EXERCISE INPUT >>
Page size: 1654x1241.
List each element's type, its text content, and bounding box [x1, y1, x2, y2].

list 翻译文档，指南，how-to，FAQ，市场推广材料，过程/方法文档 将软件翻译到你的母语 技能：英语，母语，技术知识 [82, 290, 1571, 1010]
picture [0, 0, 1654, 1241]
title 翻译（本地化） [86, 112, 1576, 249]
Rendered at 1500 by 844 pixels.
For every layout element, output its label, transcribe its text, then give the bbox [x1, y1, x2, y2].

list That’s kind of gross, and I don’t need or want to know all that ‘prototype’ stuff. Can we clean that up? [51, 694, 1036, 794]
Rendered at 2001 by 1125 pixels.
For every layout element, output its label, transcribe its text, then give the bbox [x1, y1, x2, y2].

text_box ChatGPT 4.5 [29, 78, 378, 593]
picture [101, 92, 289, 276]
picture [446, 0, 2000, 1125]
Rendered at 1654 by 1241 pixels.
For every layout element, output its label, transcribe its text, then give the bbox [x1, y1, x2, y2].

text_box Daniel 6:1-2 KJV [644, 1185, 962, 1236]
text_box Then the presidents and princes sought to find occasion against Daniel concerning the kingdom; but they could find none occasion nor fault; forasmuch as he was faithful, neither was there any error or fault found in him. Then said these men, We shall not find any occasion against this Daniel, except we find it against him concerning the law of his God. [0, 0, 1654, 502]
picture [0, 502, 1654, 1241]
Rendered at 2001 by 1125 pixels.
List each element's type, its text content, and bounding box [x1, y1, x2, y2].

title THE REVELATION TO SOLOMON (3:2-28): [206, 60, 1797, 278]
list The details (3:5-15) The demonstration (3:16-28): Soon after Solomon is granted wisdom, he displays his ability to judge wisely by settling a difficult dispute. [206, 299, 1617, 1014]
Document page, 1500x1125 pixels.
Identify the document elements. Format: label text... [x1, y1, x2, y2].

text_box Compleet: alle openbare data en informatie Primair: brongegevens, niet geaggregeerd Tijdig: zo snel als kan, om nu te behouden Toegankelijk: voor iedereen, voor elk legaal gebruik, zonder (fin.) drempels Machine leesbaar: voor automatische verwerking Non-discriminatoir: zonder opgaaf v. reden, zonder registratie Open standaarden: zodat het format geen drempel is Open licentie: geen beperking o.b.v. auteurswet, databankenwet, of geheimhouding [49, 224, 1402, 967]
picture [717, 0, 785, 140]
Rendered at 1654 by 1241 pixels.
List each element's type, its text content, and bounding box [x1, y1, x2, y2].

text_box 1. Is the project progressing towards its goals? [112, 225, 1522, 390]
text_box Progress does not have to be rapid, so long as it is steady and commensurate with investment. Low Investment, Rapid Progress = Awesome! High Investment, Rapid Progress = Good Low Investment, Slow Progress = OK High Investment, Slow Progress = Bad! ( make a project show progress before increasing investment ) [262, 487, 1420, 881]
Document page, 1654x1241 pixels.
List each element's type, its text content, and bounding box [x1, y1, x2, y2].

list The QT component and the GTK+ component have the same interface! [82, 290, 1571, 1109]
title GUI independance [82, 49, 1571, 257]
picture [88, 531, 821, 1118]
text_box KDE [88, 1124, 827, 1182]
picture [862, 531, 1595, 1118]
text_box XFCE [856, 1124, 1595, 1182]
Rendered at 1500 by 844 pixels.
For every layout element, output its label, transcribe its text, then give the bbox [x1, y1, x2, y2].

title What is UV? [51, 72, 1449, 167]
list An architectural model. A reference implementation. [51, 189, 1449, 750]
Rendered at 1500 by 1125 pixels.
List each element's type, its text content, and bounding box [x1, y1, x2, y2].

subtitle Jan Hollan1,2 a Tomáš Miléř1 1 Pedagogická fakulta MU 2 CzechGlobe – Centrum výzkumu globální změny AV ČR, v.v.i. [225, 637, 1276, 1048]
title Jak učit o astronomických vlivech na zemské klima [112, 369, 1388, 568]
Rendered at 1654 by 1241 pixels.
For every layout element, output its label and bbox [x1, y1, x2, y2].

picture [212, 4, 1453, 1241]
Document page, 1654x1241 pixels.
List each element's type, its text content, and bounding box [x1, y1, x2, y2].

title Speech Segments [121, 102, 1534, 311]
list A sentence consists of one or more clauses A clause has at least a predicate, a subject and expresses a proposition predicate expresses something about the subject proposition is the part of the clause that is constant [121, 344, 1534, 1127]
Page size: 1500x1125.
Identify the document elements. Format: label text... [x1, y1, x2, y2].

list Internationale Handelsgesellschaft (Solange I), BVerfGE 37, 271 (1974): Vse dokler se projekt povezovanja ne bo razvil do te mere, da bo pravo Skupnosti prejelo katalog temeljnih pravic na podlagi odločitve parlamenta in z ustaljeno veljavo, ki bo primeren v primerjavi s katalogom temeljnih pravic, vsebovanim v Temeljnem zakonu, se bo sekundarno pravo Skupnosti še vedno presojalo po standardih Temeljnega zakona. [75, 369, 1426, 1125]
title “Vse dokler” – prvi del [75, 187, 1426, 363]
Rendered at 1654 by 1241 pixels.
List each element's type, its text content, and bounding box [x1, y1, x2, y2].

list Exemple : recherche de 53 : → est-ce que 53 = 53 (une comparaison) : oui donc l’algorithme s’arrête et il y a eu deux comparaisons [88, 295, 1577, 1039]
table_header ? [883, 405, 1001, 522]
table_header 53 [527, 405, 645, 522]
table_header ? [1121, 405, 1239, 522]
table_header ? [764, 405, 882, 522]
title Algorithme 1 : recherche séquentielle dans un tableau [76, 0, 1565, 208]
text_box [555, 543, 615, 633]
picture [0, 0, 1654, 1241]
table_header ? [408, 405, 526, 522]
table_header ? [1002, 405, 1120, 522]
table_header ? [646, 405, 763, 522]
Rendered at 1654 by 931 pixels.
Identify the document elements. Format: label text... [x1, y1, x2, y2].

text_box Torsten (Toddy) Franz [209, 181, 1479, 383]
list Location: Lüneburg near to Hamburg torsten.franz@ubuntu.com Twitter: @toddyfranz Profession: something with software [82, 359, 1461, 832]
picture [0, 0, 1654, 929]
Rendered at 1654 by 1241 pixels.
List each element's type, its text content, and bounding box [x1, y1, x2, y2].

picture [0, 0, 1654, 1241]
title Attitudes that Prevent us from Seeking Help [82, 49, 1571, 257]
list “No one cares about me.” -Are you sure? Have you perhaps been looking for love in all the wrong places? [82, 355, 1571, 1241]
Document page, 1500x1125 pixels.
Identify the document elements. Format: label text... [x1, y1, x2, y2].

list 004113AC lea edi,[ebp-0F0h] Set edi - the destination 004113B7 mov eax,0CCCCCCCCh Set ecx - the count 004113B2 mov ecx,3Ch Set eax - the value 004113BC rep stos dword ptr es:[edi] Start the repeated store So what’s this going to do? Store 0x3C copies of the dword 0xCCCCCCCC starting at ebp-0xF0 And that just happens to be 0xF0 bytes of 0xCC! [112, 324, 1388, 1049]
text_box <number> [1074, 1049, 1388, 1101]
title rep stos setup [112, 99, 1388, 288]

TASK BRIEF >>
Reproduce the rows above word for word, from the very start up to and including the line containing "title 翻译（本地化） [86, 112, 1576, 249]".

CORRECT ANSWER >>
Page size: 1654x1241.
List each element's type, its text content, and bounding box [x1, y1, x2, y2].

list 翻译文档，指南，how-to，FAQ，市场推广材料，过程/方法文档 将软件翻译到你的母语 技能：英语，母语，技术知识 [82, 290, 1571, 1010]
picture [0, 0, 1654, 1241]
title 翻译（本地化） [86, 112, 1576, 249]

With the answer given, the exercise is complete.